[Start of Data supplied]

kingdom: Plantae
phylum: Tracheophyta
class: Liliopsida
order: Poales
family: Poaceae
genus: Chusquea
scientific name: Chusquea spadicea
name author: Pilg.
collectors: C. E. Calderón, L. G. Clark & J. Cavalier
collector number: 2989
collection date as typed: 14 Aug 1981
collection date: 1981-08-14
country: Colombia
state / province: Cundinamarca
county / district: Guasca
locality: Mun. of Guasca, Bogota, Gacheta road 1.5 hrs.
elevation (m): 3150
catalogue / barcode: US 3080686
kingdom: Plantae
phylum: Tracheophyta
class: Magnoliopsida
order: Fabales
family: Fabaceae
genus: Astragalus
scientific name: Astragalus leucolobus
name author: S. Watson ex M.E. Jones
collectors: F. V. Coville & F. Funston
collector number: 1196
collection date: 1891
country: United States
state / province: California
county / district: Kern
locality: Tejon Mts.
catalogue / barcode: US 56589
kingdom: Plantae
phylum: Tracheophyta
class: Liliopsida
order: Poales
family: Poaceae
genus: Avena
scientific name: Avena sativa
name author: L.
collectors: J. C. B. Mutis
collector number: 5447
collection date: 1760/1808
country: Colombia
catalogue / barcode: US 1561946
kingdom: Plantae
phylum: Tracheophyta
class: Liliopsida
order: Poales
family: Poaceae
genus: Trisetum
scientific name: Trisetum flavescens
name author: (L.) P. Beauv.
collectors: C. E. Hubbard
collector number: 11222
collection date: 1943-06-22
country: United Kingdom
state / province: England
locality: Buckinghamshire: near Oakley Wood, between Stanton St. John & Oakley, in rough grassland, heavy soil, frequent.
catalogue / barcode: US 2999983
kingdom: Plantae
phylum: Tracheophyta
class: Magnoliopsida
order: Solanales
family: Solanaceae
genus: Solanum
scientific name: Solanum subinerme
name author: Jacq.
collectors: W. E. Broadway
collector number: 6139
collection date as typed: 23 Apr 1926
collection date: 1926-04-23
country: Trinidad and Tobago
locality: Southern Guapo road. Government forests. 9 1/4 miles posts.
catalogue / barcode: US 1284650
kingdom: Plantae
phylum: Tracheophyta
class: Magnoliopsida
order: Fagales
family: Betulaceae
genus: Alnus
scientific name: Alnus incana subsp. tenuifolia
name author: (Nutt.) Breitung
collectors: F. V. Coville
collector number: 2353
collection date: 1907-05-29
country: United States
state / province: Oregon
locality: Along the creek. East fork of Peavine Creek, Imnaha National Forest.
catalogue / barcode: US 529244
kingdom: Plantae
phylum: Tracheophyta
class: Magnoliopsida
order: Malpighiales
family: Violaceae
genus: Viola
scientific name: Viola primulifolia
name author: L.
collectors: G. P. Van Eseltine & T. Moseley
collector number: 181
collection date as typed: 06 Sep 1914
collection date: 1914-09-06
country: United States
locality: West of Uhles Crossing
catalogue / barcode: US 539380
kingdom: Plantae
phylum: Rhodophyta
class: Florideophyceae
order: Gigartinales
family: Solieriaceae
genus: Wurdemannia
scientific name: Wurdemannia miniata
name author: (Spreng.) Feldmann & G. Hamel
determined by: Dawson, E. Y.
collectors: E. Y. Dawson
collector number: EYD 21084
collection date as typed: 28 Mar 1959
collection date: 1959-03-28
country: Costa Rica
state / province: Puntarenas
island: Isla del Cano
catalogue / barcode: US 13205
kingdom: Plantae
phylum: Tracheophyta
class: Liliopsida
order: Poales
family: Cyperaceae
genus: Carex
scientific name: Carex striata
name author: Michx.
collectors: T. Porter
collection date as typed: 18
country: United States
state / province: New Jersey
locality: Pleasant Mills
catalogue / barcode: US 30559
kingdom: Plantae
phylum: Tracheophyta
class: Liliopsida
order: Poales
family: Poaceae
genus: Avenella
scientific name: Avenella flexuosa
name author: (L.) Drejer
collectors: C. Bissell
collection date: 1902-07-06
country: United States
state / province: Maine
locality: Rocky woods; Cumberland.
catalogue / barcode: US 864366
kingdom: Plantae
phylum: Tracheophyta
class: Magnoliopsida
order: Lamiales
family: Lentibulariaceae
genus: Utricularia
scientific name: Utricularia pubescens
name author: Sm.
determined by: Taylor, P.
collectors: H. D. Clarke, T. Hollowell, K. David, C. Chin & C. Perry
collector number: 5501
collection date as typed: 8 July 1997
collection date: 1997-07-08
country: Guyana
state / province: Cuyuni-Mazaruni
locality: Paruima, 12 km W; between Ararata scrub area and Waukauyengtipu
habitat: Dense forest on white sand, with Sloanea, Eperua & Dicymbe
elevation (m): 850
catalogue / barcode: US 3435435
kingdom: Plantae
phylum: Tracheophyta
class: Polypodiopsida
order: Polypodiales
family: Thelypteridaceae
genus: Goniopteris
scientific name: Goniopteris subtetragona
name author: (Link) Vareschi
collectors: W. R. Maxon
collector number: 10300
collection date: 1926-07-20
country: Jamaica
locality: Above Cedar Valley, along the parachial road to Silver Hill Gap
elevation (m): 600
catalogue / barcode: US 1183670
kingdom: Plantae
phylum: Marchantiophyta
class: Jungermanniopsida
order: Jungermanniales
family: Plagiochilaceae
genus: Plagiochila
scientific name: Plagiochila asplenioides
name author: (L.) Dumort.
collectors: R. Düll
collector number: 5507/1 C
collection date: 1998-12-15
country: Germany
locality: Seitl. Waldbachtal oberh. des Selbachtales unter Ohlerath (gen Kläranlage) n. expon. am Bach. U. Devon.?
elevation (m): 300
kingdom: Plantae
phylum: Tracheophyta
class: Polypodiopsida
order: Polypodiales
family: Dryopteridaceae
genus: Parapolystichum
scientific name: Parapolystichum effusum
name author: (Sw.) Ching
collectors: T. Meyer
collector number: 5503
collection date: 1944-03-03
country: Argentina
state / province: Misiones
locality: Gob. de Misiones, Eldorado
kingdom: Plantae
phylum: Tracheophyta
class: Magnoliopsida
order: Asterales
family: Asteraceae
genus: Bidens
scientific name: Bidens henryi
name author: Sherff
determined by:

[End of Data supplied]

### Written exercise
Set down every line of the listing above word for word, keeping each entry unchanged and in its original order.

### Task answer
kingdom: Plantae
phylum: Tracheophyta
class: Liliopsida
order: Poales
family: Poaceae
genus: Chusquea
scientific name: Chusquea spadicea
name author: Pilg.
collectors: C. E. Calderón, L. G. Clark & J. Cavalier
collector number: 2989
collection date as typed: 14 Aug 1981
collection date: 1981-08-14
country: Colombia
state / province: Cundinamarca
county / district: Guasca
locality: Mun. of Guasca, Bogota, Gacheta road 1.5 hrs.
elevation (m): 3150
catalogue / barcode: US 3080686
kingdom: Plantae
phylum: Tracheophyta
class: Magnoliopsida
order: Fabales
family: Fabaceae
genus: Astragalus
scientific name: Astragalus leucolobus
name author: S. Watson ex M.E. Jones
collectors: F. V. Coville & F. Funston
collector number: 1196
collection date: 1891
country: United States
state / province: California
county / district: Kern
locality: Tejon Mts.
catalogue / barcode: US 56589
kingdom: Plantae
phylum: Tracheophyta
class: Liliopsida
order: Poales
family: Poaceae
genus: Avena
scientific name: Avena sativa
name author: L.
collectors: J. C. B. Mutis
collector number: 5447
collection date: 1760/1808
country: Colombia
catalogue / barcode: US 1561946
kingdom: Plantae
phylum: Tracheophyta
class: Liliopsida
order: Poales
family: Poaceae
genus: Trisetum
scientific name: Trisetum flavescens
name author: (L.) P. Beauv.
collectors: C. E. Hubbard
collector number: 11222
collection date: 1943-06-22
country: United Kingdom
state / province: England
locality: Buckinghamshire: near Oakley Wood, between Stanton St. John & Oakley, in rough grassland, heavy soil, frequent.
catalogue / barcode: US 2999983
kingdom: Plantae
phylum: Tracheophyta
class: Magnoliopsida
order: Solanales
family: Solanaceae
genus: Solanum
scientific name: Solanum subinerme
name author: Jacq.
collectors: W. E. Broadway
collector number: 6139
collection date as typed: 23 Apr 1926
collection date: 1926-04-23
country: Trinidad and Tobago
locality: Southern Guapo road. Government forests. 9 1/4 miles posts.
catalogue / barcode: US 1284650
kingdom: Plantae
phylum: Tracheophyta
class: Magnoliopsida
order: Fagales
family: Betulaceae
genus: Alnus
scientific name: Alnus incana subsp. tenuifolia
name author: (Nutt.) Breitung
collectors: F. V. Coville
collector number: 2353
collection date: 1907-05-29
country: United States
state / province: Oregon
locality: Along the creek. East fork of Peavine Creek, Imnaha National Forest.
catalogue / barcode: US 529244
kingdom: Plantae
phylum: Tracheophyta
class: Magnoliopsida
order: Malpighiales
family: Violaceae
genus: Viola
scientific name: Viola primulifolia
name author: L.
collectors: G. P. Van Eseltine & T. Moseley
collector number: 181
collection date as typed: 06 Sep 1914
collection date: 1914-09-06
country: United States
locality: West of Uhles Crossing
catalogue / barcode: US 539380
kingdom: Plantae
phylum: Rhodophyta
class: Florideophyceae
order: Gigartinales
family: Solieriaceae
genus: Wurdemannia
scientific name: Wurdemannia miniata
name author: (Spreng.) Feldmann & G. Hamel
determined by: Dawson, E. Y.
collectors: E. Y. Dawson
collector number: EYD 21084
collection date as typed: 28 Mar 1959
collection date: 1959-03-28
country: Costa Rica
state / province: Puntarenas
island: Isla del Cano
catalogue / barcode: US 13205
kingdom: Plantae
phylum: Tracheophyta
class: Liliopsida
order: Poales
family: Cyperaceae
genus: Carex
scientific name: Carex striata
name author: Michx.
collectors: T. Porter
collection date as typed: 18
country: United States
state / province: New Jersey
locality: Pleasant Mills
catalogue / barcode: US 30559
kingdom: Plantae
phylum: Tracheophyta
class: Liliopsida
order: Poales
family: Poaceae
genus: Avenella
scientific name: Avenella flexuosa
name author: (L.) Drejer
collectors: C. Bissell
collection date: 1902-07-06
country: United States
state / province: Maine
locality: Rocky woods; Cumberland.
catalogue / barcode: US 864366
kingdom: Plantae
phylum: Tracheophyta
class: Magnoliopsida
order: Lamiales
family: Lentibulariaceae
genus: Utricularia
scientific name: Utricularia pubescens
name author: Sm.
determined by: Taylor, P.
collectors: H. D. Clarke, T. Hollowell, K. David, C. Chin & C. Perry
collector number: 5501
collection date as typed: 8 July 1997
collection date: 1997-07-08
country: Guyana
state / province: Cuyuni-Mazaruni
locality: Paruima, 12 km W; between Ararata scrub area and Waukauyengtipu
habitat: Dense forest on white sand, with Sloanea, Eperua & Dicymbe
elevation (m): 850
catalogue / barcode: US 3435435
kingdom: Plantae
phylum: Tracheophyta
class: Polypodiopsida
order: Polypodiales
family: Thelypteridaceae
genus: Goniopteris
scientific name: Goniopteris subtetragona
name author: (Link) Vareschi
collectors: W. R. Maxon
collector number: 10300
collection date: 1926-07-20
country: Jamaica
locality: Above Cedar Valley, along the parachial road to Silver Hill Gap
elevation (m): 600
catalogue / barcode: US 1183670
kingdom: Plantae
phylum: Marchantiophyta
class: Jungermanniopsida
order: Jungermanniales
family: Plagiochilaceae
genus: Plagiochila
scientific name: Plagiochila asplenioides
name author: (L.) Dumort.
collectors: R. Düll
collector number: 5507/1 C
collection date: 1998-12-15
country: Germany
locality: Seitl. Waldbachtal oberh. des Selbachtales unter Ohlerath (gen Kläranlage) n. expon. am Bach. U. Devon.?
elevation (m): 300
kingdom: Plantae
phylum: Tracheophyta
class: Polypodiopsida
order: Polypodiales
family: Dryopteridaceae
genus: Parapolystichum
scientific name: Parapolystichum effusum
name author: (Sw.) Ching
collectors: T. Meyer
collector number: 5503
collection date: 1944-03-03
country: Argentina
state / province: Misiones
locality: Gob. de Misiones, Eldorado
kingdom: Plantae
phylum: Tracheophyta
class: Magnoliopsida
order: Asterales
family: Asteraceae
genus: Bidens
scientific name: Bidens henryi
name author: Sherff
determined by:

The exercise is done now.